They said he couldn’t be any worse than he was in 2011. They were wrong. This summer, the LA Angels and Mike Scioscia disdainfully present “Vernon Wells: Suck Harder!”
Yes, it is true. No, that fake movie teaser isn’t real, but the part about Vernon Wells actually finding a way to be even worse than he was in his disastrous 2011 campaign is. Yes, his batting average is higher this season, but most everything else about his offensive production has gotten worse.
- His already pitiful walk rate of 3.8% in 2011 is down to 3.2% this season.
- His power has tailed off, as shown by his ISO dropping from .194 to .175.
- He has already grounded into five double plays after rolling into eight all of last year.
- This is where it gets real bad, he is swinging at career-high percentage of pitches out of the strike zone at 36.8%.
- Even worse, he is making contact with 79.0% of those out-of-zone pitches, which blows is blows his former career-best out of the water and is generally just an absurdly high percentage. That isn’t a good thing.
The only things he has going for him is a higher average, better BABIP and an improved line drive rate, which surely all go hand-in-hand. I suppose that is reason for hope, but only if you are desperately seeking out such reasons, which I don’t think anybody is. The reality is that while his batting average is up, his already miserable plate discipline has eroded further.

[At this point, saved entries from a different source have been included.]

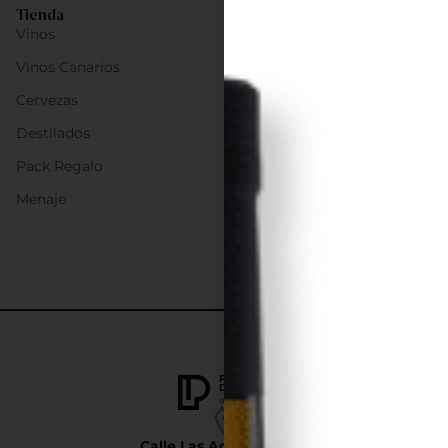
Tienda
Vinos
Vinos Canarios
Cervezas
Destilados
Pack Regalo
Menaje
Calle Las Adelfas Nº6-B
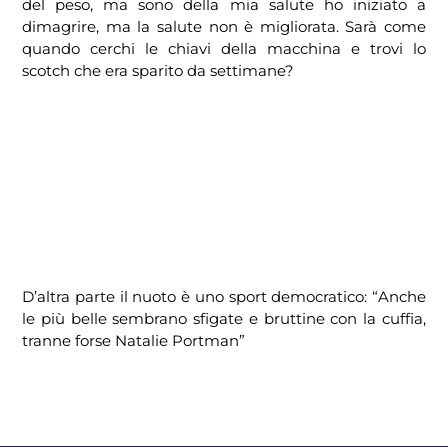
del peso, ma sono della mia salute ho iniziato a
dimagrire, ma la salute non è migliorata. Sarà come
quando cerchi le chiavi della macchina e trovi lo
scotch che era sparito da settimane?
D’altra parte il nuoto è uno sport democratico: “Anche
le più belle sembrano sfigate e bruttine con la cuffia,
tranne forse Natalie Portman”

To me though, the most telling stat for Wells this season is his fWAR of -0.1. That’s not a typo, he has a negative fWAR. He is worse than a replacement-level player, which means the Halos would be better off with a generic AAA scrub in Vernon’s place.
That makes me angry. It makes me angry because it isn’t as if the Angels have no alternative to Wells other than an anonymous minor league scrub, they have Peter Bourjos who showed last season that he is capable of being a very useful and productive player. But this isn’t even about Bourjos and the grave injustice of him being relegated to the bench. No, this is about why Mike Scioscia feels compelled to give Wells the benefit of the doubt at all.
We all know the financial investment involved in Wells and that no doubt plays a role, but listening to Mike Scioscia, he isn’t playing Wells out of obligation, he’s playing him because, as he said over the weekend, “we have confidence in what he can do.” I’m not exactly sure what Scioscia thinks Vernon “can do” but there are mountains of statistical evidence that it isn’t playing baseball well.
And like a juror on the O.J. Simpson trial, Mike Scioscia has ignored the mountain of incontrovertible evidence to play Wells almost every single day. Despite his unparalleled ineptitude, Wells has played in 33 of the Angels’ 36 games this season. Only Albert Pujols (ugh) has played in more games for the Halos. This is what is known as failing upwards.
There just isn’t an explanation. None at all, and that, my friends, is the scariest notion of all. With no valid explanation for why Wells keeps getting playing time, we can’t determine what it will take for him to stop getting playing time. It doesn’t take a big leap of logic to deduce that there is no criteria that Wells would have to meet, or not meet as it were, for him to finally be banished to the bench.
That feeling you just got was a chill of terror running down your spine.